» Tarefa A:
Reproduza fielmente a passagem do relato sobre vela solitária que começa em "Já testei de" e termina em "de Iatismo (CDMI).", com ambos os trechos incluídos.
» Tarefa B:
Resuma em duas frases o relato sobre vela solitária.
» Tarefa C:
Prossiga com o relato sobre vela solitária a partir do ponto em que ele termina.

» Trecho do documento:
____________

Muitos anos de prática
Mas não se iluda: para chegar a esse ponto foram muitos anos velejando sozinho, aperfeiçoando a técnica de me integrar e de depender somente de mim para qualquer atividade ou eventualidade no veleiro.
Já testei de tudo velejando sozinho: desde diferentes ajustes de vela com diversos tipos de vento, até como ir ao banheiro em condições extremas de vento e de mar.
Tudo começou nos anos 1980, quando comecei a velejar na minha primeira prancha de windsurfe, uma Windglider, na Represa de Guarapiranga, em São Paulo. Lembro como se fosse hoje.
Naquele dia, ventava forte e eu velejava perto da Ilha dos Amores, quando, de repente, a prancha fica desgovernada. A popa não segue mais o rumo e gira, me obrigando a compensar com o corpo e a vela para não cair na água. Pensei de imediato: perdi a quilha. Fato constatado, sozinho, cansado após horas velejando, como era meu costume, comecei a pensar em como voltaria ao hoje extinto Clube Desportivo Municipal de Iatismo (CDMI).

____________

» Listagem fornecida:

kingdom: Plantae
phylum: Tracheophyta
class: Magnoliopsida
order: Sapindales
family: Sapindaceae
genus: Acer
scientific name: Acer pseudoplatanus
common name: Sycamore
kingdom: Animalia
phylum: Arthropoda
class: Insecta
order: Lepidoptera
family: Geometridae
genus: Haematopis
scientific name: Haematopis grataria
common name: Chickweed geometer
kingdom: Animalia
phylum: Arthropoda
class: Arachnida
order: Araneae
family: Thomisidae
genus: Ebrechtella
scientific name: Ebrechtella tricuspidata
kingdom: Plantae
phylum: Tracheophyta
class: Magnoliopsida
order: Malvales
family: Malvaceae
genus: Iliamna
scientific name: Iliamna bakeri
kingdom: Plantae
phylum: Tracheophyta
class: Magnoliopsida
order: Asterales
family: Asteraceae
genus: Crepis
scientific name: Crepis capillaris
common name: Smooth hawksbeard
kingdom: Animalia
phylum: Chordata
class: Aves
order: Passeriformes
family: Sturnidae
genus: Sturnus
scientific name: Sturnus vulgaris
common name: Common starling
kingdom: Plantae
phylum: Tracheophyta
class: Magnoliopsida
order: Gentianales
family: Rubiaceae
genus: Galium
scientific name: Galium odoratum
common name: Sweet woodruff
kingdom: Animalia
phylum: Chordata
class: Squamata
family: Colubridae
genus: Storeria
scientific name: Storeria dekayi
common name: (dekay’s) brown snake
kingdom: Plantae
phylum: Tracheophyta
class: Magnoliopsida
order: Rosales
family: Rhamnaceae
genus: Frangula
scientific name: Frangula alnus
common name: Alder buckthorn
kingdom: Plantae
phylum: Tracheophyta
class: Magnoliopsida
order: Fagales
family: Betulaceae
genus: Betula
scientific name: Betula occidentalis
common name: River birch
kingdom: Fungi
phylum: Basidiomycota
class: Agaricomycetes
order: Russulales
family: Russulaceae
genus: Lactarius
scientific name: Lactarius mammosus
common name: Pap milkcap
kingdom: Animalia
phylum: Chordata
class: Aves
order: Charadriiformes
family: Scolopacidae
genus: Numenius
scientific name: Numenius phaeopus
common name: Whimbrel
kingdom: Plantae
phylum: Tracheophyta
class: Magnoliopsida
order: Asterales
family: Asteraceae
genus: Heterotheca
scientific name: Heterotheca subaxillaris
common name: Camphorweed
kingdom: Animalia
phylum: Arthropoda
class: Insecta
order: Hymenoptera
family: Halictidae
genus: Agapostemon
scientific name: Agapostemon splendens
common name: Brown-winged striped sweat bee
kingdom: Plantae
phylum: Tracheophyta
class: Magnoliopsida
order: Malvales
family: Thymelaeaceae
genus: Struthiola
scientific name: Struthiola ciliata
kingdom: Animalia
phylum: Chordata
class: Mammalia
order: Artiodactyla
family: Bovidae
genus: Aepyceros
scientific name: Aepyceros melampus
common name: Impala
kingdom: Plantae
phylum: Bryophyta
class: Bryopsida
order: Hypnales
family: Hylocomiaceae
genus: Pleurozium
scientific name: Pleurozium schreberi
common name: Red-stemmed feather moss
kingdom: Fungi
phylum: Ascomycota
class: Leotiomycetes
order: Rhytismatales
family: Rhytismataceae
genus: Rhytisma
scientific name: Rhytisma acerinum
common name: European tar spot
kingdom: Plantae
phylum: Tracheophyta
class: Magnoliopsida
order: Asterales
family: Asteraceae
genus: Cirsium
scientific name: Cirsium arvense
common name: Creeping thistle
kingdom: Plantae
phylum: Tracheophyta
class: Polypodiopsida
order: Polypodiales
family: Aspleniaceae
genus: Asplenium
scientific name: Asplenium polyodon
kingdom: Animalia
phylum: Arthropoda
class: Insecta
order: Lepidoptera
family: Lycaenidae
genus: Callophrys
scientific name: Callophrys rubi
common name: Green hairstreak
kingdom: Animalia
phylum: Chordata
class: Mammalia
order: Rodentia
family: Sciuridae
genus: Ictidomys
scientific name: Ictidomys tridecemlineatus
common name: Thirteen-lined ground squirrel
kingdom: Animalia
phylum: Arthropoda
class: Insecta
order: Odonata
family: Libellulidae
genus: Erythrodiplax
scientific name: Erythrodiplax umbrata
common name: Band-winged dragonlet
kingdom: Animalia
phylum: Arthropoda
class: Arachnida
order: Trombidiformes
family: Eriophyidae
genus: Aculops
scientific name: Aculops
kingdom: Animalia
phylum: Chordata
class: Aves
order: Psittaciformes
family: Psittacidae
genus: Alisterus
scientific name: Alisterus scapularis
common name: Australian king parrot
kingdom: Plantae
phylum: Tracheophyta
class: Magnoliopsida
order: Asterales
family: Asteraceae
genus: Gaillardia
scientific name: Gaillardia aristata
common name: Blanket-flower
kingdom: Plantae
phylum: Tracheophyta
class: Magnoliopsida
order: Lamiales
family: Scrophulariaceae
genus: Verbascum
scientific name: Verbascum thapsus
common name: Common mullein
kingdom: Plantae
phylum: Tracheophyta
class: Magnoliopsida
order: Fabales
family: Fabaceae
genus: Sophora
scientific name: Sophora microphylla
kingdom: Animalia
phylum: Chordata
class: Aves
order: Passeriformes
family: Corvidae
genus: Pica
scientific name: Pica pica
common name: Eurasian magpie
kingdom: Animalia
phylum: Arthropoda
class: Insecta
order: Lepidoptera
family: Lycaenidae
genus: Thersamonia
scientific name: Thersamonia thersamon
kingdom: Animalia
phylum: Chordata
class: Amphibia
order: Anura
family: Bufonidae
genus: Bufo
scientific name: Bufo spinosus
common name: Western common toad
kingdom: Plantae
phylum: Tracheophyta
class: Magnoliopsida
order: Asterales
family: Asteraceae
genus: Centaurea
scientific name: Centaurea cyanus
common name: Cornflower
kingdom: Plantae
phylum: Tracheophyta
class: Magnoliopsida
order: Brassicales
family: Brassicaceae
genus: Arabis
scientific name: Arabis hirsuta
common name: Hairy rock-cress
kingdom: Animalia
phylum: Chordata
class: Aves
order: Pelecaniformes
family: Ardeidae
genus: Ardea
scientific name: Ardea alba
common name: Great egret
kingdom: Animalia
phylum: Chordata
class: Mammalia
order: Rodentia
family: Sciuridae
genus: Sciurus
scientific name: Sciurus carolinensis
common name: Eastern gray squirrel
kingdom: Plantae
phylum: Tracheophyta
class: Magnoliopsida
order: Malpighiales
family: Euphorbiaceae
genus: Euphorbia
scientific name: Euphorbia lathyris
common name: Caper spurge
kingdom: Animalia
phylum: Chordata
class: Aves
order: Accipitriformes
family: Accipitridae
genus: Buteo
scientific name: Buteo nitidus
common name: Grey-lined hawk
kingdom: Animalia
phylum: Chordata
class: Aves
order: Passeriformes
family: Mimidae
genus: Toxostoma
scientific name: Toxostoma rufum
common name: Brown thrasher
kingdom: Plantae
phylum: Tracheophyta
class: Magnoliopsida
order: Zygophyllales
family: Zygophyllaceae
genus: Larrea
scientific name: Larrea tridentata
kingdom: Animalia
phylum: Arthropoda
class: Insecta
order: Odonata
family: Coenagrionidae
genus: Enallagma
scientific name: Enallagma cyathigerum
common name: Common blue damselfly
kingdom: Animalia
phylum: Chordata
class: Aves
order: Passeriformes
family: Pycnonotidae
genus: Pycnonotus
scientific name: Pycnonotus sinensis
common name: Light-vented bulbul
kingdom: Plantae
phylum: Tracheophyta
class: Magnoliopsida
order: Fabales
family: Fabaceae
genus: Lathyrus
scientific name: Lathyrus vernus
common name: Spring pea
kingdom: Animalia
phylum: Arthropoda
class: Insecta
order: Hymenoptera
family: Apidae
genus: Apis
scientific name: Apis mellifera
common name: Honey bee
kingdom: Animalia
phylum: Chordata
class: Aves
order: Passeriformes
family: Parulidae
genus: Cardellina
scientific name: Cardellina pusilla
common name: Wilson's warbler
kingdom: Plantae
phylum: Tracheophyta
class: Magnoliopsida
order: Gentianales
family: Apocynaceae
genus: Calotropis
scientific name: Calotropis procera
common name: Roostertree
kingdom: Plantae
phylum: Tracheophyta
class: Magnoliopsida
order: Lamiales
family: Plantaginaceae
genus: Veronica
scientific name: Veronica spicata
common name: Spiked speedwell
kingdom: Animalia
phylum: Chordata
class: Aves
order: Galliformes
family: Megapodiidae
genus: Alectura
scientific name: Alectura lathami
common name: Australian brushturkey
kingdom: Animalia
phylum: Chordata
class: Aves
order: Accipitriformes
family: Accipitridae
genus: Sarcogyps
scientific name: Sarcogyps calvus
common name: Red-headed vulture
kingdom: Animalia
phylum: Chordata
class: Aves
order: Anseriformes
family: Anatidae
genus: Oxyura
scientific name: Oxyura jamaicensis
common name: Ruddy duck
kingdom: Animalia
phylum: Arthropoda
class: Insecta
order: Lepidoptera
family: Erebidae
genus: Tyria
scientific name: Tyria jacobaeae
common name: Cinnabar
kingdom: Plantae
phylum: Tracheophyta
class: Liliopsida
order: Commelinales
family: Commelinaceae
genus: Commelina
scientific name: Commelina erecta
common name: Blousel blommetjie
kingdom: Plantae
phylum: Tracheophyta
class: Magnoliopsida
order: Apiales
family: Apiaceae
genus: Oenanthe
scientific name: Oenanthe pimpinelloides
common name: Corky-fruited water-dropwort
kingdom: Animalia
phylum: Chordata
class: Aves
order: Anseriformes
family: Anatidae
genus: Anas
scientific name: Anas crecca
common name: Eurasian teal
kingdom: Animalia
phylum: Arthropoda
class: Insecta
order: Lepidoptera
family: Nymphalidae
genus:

____________

» Resposta do exercício A:
Já testei de tudo velejando sozinho: desde diferentes ajustes de vela com diversos tipos de vento, até como ir ao banheiro em condições extremas de vento e de mar.
Tudo começou nos anos 1980, quando comecei a velejar na minha primeira prancha de windsurfe, uma Windglider, na Represa de Guarapiranga, em São Paulo. Lembro como se fosse hoje.
Naquele dia, ventava forte e eu velejava perto da Ilha dos Amores, quando, de repente, a prancha fica desgovernada. A popa não segue mais o rumo e gira, me obrigando a compensar com o corpo e a vela para não cair na água. Pensei de imediato: perdi a quilha. Fato constatado, sozinho, cansado após horas velejando, como era meu costume, comecei a pensar em como voltaria ao hoje extinto Clube Desportivo Municipal de Iatismo (CDMI).

» Resposta do exercício B:
O relato explica que chegar ao nível atual exigiu muitos anos velejando sem companhia, período em que se testou de tudo, desde ajustes de vela com diversos ventos até idas ao banheiro em condições extremas. Essa trajetória começou nos anos 1980, numa prancha de windsurfe na Represa de Guarapiranga, onde, num dia de vento forte perto da Ilha dos Amores, a quilha se perdeu e surgiu a dúvida de como voltar ao Clube Desportivo Municipal de Iatismo.

» Resposta do exercício C:
Minha primeira prancha de windsurfe, uma Windglider.
Naquela época, eu ainda não tinha trapézio e velejava de dock-sider… era tudo no braço!
Depois desta prancha, vieram várias pranchas Raceborad e de Slalom, sempre velejando na represa de Guarapiranga ou na Ponta das Canas em Ilhabela.
No ano de 1992, fui campeão de Raceboard Masculino B na Semana Finasa de Vela e Campeão Paulista na classe Raceboard Masculino B.
Remar, nem pensar (quem teve uma Windglider e tentou remar com o corpo apoiado sobre o mastro/retranca/vela sabe como era desconfortável). Tinha de me virar para sair dali. Não havia chances de resgate, pois eu estava isolado naquela área da represa. Ir para terra, apesar de perto, não era uma opção. Lembro que pensei um pouco e a solução veio rápido: quando perdi a quilha, havia realizado vários movimentos com o corpo e com a vela para não cair na água. Ali estava a solução. Fiquei de pé na prancha, subi a vela e tentei manejar sua posição e seu ângulo, concomitantemente com a posição do meu corpo, para continuar velejando. Após algum tempo, consegui identificar os movimentos certos e, em ziguezague, com pequenos giros do corpo e do mastro sobre a bolina, movimentos que passaram a ser quase que naturais, velejei em direção ao CDMI.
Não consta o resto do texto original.